Update the data below by changing every "Détail" to "Voir plus" and leaving all other text unchanged.

━━━

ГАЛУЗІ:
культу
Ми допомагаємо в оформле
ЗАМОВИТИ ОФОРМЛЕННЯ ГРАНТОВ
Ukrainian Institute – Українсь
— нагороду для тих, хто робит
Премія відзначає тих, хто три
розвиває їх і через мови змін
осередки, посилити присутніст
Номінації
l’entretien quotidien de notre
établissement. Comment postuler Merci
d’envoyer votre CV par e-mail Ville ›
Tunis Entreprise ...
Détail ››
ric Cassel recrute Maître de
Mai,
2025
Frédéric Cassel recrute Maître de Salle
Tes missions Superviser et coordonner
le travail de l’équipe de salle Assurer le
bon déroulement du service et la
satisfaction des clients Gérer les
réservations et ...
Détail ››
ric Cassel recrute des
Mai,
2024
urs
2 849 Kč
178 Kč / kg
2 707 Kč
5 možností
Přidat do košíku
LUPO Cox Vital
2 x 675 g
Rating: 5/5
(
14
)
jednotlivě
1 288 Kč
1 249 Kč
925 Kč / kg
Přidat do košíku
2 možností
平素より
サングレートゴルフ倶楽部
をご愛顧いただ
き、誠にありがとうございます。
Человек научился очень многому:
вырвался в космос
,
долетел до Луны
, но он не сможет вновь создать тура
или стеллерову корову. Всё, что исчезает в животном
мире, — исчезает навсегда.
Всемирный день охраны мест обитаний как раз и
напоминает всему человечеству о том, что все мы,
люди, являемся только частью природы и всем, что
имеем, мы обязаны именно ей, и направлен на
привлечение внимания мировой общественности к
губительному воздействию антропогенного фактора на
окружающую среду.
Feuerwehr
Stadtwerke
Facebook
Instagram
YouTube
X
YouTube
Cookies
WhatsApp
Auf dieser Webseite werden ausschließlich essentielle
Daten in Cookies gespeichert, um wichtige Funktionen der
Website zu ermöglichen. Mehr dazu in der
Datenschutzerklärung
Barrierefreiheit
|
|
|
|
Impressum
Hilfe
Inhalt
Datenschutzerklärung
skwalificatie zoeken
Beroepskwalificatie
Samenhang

━━━

* Solution to this task:
ГАЛУЗІ:
культу
Ми допомагаємо в оформле
ЗАМОВИТИ ОФОРМЛЕННЯ ГРАНТОВ
Ukrainian Institute – Українсь
— нагороду для тих, хто робит
Премія відзначає тих, хто три
розвиває їх і через мови змін
осередки, посилити присутніст
Номінації
l’entretien quotidien de notre
établissement. Comment postuler Merci
d’envoyer votre CV par e-mail Ville ›
Tunis Entreprise ...
Voir plus ››
ric Cassel recrute Maître de
Mai,
2025
Frédéric Cassel recrute Maître de Salle
Tes missions Superviser et coordonner
le travail de l’équipe de salle Assurer le
bon déroulement du service et la
satisfaction des clients Gérer les
réservations et ...
Voir plus ››
ric Cassel recrute des
Mai,
2024
urs
2 849 Kč
178 Kč / kg
2 707 Kč
5 možností
Přidat do košíku
LUPO Cox Vital
2 x 675 g
Rating: 5/5
(
14
)
jednotlivě
1 288 Kč
1 249 Kč
925 Kč / kg
Přidat do košíku
2 možností
平素より
サングレートゴルフ倶楽部
をご愛顧いただ
き、誠にありがとうございます。
Человек научился очень многому:
вырвался в космос
,
долетел до Луны
, но он не сможет вновь создать тура
или стеллерову корову. Всё, что исчезает в животном
мире, — исчезает навсегда.
Всемирный день охраны мест обитаний как раз и
напоминает всему человечеству о том, что все мы,
люди, являемся только частью природы и всем, что
имеем, мы обязаны именно ей, и направлен на
привлечение внимания мировой общественности к
губительному воздействию антропогенного фактора на
окружающую среду.
Feuerwehr
Stadtwerke
Facebook
Instagram
YouTube
X
YouTube
Cookies
WhatsApp
Auf dieser Webseite werden ausschließlich essentielle
Daten in Cookies gespeichert, um wichtige Funktionen der
Website zu ermöglichen. Mehr dazu in der
Datenschutzerklärung
Barrierefreiheit
|
|
|
|
Impressum
Hilfe
Inhalt
Datenschutzerklärung
skwalificatie zoeken
Beroepskwalificatie
Samenhang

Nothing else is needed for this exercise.